Set down the records that follow in full and without changes.

[Saved entries]
• • • •

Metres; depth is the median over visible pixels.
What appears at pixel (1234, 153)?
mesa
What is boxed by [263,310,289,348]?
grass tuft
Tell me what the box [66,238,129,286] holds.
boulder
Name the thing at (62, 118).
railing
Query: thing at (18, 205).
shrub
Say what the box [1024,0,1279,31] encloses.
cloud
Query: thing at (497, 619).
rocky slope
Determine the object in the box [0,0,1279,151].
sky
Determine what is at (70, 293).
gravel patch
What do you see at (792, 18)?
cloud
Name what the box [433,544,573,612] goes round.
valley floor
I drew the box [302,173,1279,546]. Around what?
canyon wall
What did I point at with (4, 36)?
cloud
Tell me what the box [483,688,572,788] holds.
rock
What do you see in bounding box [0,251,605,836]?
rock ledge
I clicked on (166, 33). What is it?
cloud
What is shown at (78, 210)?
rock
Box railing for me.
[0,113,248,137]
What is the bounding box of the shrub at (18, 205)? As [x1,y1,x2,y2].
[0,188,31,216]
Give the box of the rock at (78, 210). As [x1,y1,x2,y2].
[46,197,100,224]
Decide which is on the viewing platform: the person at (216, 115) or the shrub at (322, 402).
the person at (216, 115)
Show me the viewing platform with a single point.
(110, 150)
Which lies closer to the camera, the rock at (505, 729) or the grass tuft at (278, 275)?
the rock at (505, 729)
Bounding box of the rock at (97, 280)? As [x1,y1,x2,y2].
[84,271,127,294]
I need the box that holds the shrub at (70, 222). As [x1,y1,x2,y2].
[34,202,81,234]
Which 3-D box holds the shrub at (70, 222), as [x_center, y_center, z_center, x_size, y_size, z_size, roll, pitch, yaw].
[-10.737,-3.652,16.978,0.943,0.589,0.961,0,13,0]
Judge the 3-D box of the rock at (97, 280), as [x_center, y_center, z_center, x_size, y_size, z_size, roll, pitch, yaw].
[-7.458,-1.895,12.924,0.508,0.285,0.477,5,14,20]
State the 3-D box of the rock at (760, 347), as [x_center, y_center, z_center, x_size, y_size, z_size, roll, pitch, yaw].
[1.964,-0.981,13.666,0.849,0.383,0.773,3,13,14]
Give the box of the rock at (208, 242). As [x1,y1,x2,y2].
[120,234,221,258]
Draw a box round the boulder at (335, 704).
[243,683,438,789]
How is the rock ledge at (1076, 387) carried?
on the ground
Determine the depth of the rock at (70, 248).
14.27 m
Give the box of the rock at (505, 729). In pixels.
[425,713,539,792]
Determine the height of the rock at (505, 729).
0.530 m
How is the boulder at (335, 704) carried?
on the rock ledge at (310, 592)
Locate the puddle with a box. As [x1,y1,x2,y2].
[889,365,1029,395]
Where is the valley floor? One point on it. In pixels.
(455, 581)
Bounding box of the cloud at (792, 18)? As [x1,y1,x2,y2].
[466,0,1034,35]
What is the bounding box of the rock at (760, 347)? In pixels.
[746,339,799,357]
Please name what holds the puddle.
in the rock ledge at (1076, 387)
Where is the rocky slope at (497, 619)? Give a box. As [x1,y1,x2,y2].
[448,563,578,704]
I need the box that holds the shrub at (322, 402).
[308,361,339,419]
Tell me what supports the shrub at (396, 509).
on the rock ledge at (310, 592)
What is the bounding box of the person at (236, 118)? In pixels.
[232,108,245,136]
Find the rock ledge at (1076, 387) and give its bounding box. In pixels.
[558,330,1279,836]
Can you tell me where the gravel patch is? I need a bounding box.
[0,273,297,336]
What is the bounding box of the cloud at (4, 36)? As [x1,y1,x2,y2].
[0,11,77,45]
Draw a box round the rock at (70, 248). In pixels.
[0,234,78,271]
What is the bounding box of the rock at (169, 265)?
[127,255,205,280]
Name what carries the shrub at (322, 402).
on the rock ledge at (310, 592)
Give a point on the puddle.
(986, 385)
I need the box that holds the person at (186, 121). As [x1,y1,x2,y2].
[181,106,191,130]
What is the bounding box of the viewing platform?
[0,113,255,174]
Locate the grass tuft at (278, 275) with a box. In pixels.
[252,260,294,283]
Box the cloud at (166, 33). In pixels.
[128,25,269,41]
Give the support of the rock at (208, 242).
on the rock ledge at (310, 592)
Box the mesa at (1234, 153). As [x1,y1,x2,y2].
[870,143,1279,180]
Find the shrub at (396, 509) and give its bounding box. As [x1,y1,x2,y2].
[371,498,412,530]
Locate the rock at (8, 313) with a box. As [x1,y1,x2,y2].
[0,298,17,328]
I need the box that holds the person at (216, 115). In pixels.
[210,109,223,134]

• • • •

__Answer box__:
Metres; depth is the median over visible pixels.
What appears at pixel (1234, 153)?
mesa
What is boxed by [263,310,289,348]?
grass tuft
Tell me what the box [66,238,129,286] holds.
boulder
Name the thing at (62, 118).
railing
Query: thing at (18, 205).
shrub
Say what the box [1024,0,1279,31] encloses.
cloud
Query: thing at (497, 619).
rocky slope
Determine the object in the box [0,0,1279,151].
sky
Determine what is at (70, 293).
gravel patch
What do you see at (792, 18)?
cloud
Name what the box [433,544,573,612] goes round.
valley floor
I drew the box [302,173,1279,546]. Around what?
canyon wall
What did I point at with (4, 36)?
cloud
Tell me what the box [483,688,572,788] holds.
rock
What do you see in bounding box [0,251,605,836]?
rock ledge
I clicked on (166, 33). What is it?
cloud
What is shown at (78, 210)?
rock
Box railing for me.
[0,113,248,137]
What is the bounding box of the shrub at (18, 205)? As [x1,y1,x2,y2].
[0,188,31,216]
Give the box of the rock at (78, 210). As [x1,y1,x2,y2].
[46,197,100,224]
Decide which is on the viewing platform: the person at (216, 115) or the shrub at (322, 402).
the person at (216, 115)
Show me the viewing platform with a single point.
(110, 150)
Which lies closer to the camera, the rock at (505, 729) or the grass tuft at (278, 275)?
the rock at (505, 729)
Bounding box of the rock at (97, 280)? As [x1,y1,x2,y2].
[84,271,127,294]
I need the box that holds the shrub at (70, 222). As [x1,y1,x2,y2].
[34,202,81,234]
Which 3-D box holds the shrub at (70, 222), as [x_center, y_center, z_center, x_size, y_size, z_size, roll, pitch, yaw].
[-10.737,-3.652,16.978,0.943,0.589,0.961,0,13,0]
Judge the 3-D box of the rock at (97, 280), as [x_center, y_center, z_center, x_size, y_size, z_size, roll, pitch, yaw].
[-7.458,-1.895,12.924,0.508,0.285,0.477,5,14,20]
State the 3-D box of the rock at (760, 347), as [x_center, y_center, z_center, x_size, y_size, z_size, roll, pitch, yaw].
[1.964,-0.981,13.666,0.849,0.383,0.773,3,13,14]
Give the box of the rock at (208, 242). As [x1,y1,x2,y2].
[120,234,221,258]
Draw a box round the boulder at (335, 704).
[243,683,438,789]
How is the rock ledge at (1076, 387) carried?
on the ground
Determine the depth of the rock at (70, 248).
14.27 m
Give the box of the rock at (505, 729). In pixels.
[425,713,539,792]
Determine the height of the rock at (505, 729).
0.530 m
How is the boulder at (335, 704) carried?
on the rock ledge at (310, 592)
Locate the puddle with a box. As [x1,y1,x2,y2].
[889,365,1029,395]
Where is the valley floor? One point on it. In pixels.
(455, 581)
Bounding box of the cloud at (792, 18)? As [x1,y1,x2,y2].
[466,0,1034,35]
What is the bounding box of the rock at (760, 347)? In pixels.
[746,339,799,357]
Please name what holds the puddle.
in the rock ledge at (1076, 387)
Where is the rocky slope at (497, 619)? Give a box. As [x1,y1,x2,y2].
[448,563,578,704]
I need the box that holds the shrub at (322, 402).
[308,361,339,419]
Tell me what supports the shrub at (396, 509).
on the rock ledge at (310, 592)
What is the bounding box of the person at (236, 118)? In pixels.
[232,108,245,136]
Find the rock ledge at (1076, 387) and give its bounding box. In pixels.
[558,330,1279,836]
Can you tell me where the gravel patch is? I need a bounding box.
[0,273,297,336]
What is the bounding box of the cloud at (4, 36)? As [x1,y1,x2,y2].
[0,11,77,45]
Draw a box round the rock at (70, 248). In pixels.
[0,234,78,271]
What is the bounding box of the rock at (169, 265)?
[127,255,205,280]
Name what carries the shrub at (322, 402).
on the rock ledge at (310, 592)
Give a point on the puddle.
(986, 385)
I need the box that holds the person at (186, 121). As [x1,y1,x2,y2].
[181,106,191,130]
What is the bounding box of the viewing platform?
[0,113,255,174]
Locate the grass tuft at (278, 275) with a box. In pixels.
[252,260,294,283]
Box the cloud at (166, 33). In pixels.
[128,25,269,41]
Give the support of the rock at (208, 242).
on the rock ledge at (310, 592)
Box the mesa at (1234, 153). As [x1,y1,x2,y2].
[870,143,1279,180]
Find the shrub at (396, 509) and give its bounding box. As [x1,y1,x2,y2].
[371,498,412,530]
Locate the rock at (8, 313) with a box. As [x1,y1,x2,y2].
[0,298,17,328]
I need the box that holds the person at (216, 115). In pixels.
[210,109,223,134]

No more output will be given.